My current project is my first project that is solely a web application. I was looking for a way to automate testing for acceptance and regression tests. In reviewing the available frameworks I chose watir. Watir is built using Ruby which fit well with my project as I am using Rake for my build system.

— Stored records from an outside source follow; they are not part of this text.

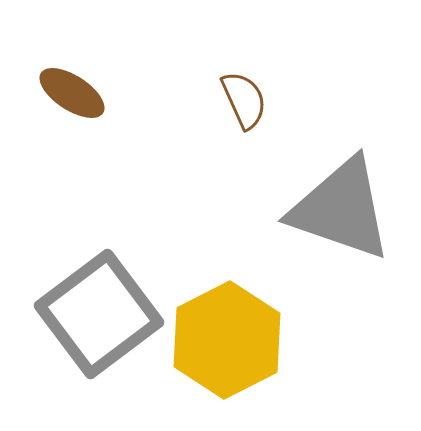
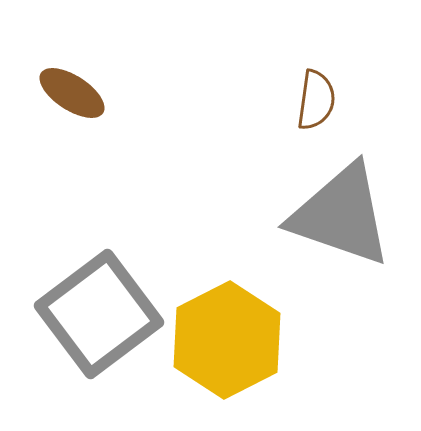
brown semicircle: moved 72 px right; rotated 32 degrees clockwise
gray triangle: moved 6 px down
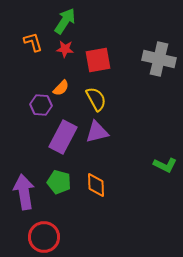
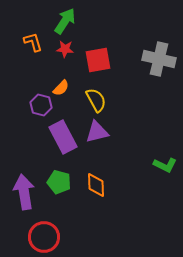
yellow semicircle: moved 1 px down
purple hexagon: rotated 10 degrees clockwise
purple rectangle: rotated 56 degrees counterclockwise
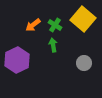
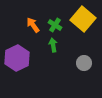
orange arrow: rotated 91 degrees clockwise
purple hexagon: moved 2 px up
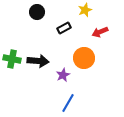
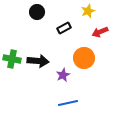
yellow star: moved 3 px right, 1 px down
blue line: rotated 48 degrees clockwise
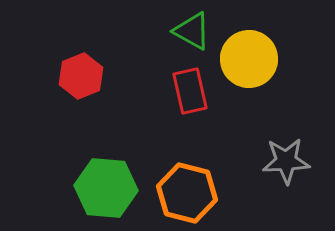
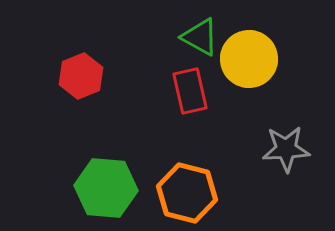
green triangle: moved 8 px right, 6 px down
gray star: moved 12 px up
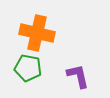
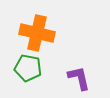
purple L-shape: moved 1 px right, 2 px down
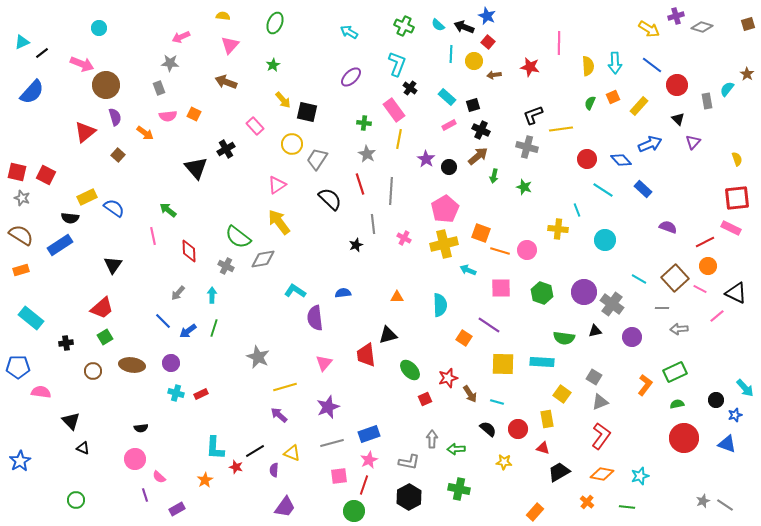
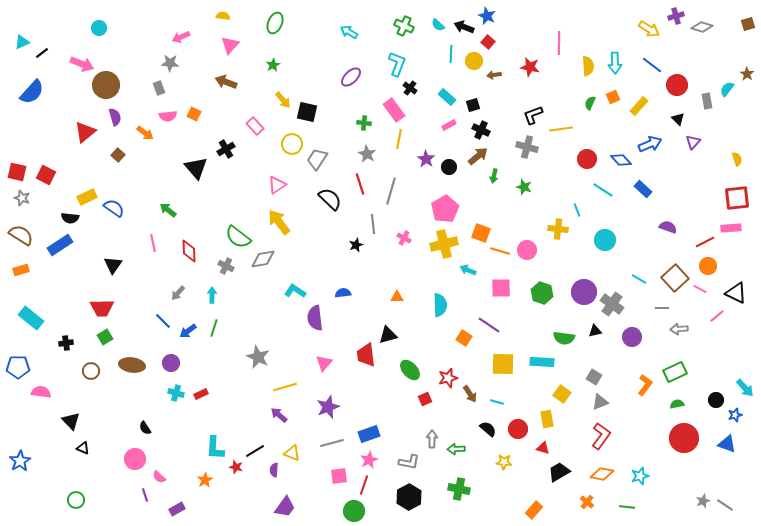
gray line at (391, 191): rotated 12 degrees clockwise
pink rectangle at (731, 228): rotated 30 degrees counterclockwise
pink line at (153, 236): moved 7 px down
red trapezoid at (102, 308): rotated 40 degrees clockwise
brown circle at (93, 371): moved 2 px left
black semicircle at (141, 428): moved 4 px right; rotated 64 degrees clockwise
orange rectangle at (535, 512): moved 1 px left, 2 px up
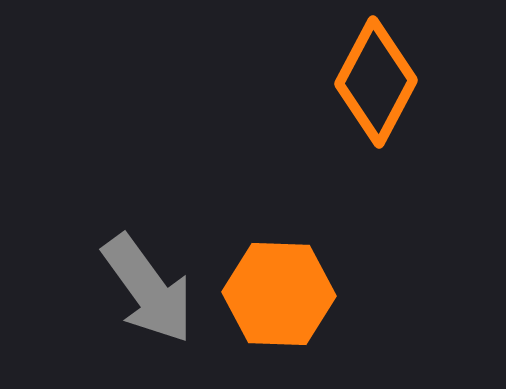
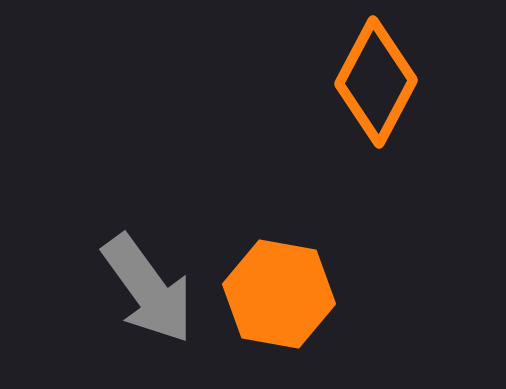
orange hexagon: rotated 8 degrees clockwise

The app makes extensive use of divs and spans in the page templates. Watir allows divs and spans to be tested but it required a lot of repetitive coding. To test that a div exists, and if so that it meets some criteria you have to do something like this.
# validate the login error message is not displayed
#
divFound = false
@browser.divs.each{ |d|
if d.id == 'ValidationSummary'
assert( false ==
d.text().include?('Enter a valid e-mail address.'),
"Expected the error message: 'Enter a valid e-mail " +
"address'. Received error message: #{d.text()}\n"
)
divFound = true
break
end
}
assert( divFound, "Did not find the ValidationSummary div\n")
Not a big deal but it gets tedious if just about everything is in a div or span. To make life a bit easier I wrote routines that encapsulate the repetitive code. They will test if the div or span exists and if so call an optional block. Since all objects in Ruby are open I coded these as an extension of watir.
module Watir
module Container

# Search the list of divs for the one specified by id.
# If the div is not found return false. If a block is
# provide return its result. Otherwise return true.
#
# id - The id of the div to test for
# block - The optional code block
#
def div?(id, &block )
self.divs.each{ |d|
if d.id == id
return (block) ? yield(d) : true
end
}
false
end

# Search the list of spans for the one specified by id.
# If the span is not found return false. If a block is
# provide return its result. Otherwise return true.
#
# id - The id of the span to test for
# block - The optional code block
#
def span?(id, &block )
self.spans.each{ |d|
if d.id == id
return (block) ? yield(d) : true
end
}
false
end
end
end

We can then change the first example to:
# validate the login error message is not displayed
#
divFound = @browser.divs?( 'ValidationSummary') { |d|
assert( false ==
d.text().include?('Enter a valid e-mail address.'),
"Expected the error message: 'Enter a valid e-mail " +
"address'. Received error message: #{d.text()}\n")
true }
assert( divFound, "Did not find the ValidationSummary1 div\n")
If you just wanted to test for the existence of the div you would do this.
assert( @browser.divs?( 'ValidationSummary'), "Did not find....")

I'm working on a patch submission to add these to the watir project.

Saturday, May 2, 2009

Fortune Cookie Says

You have much skill in expressing yourself to be effective.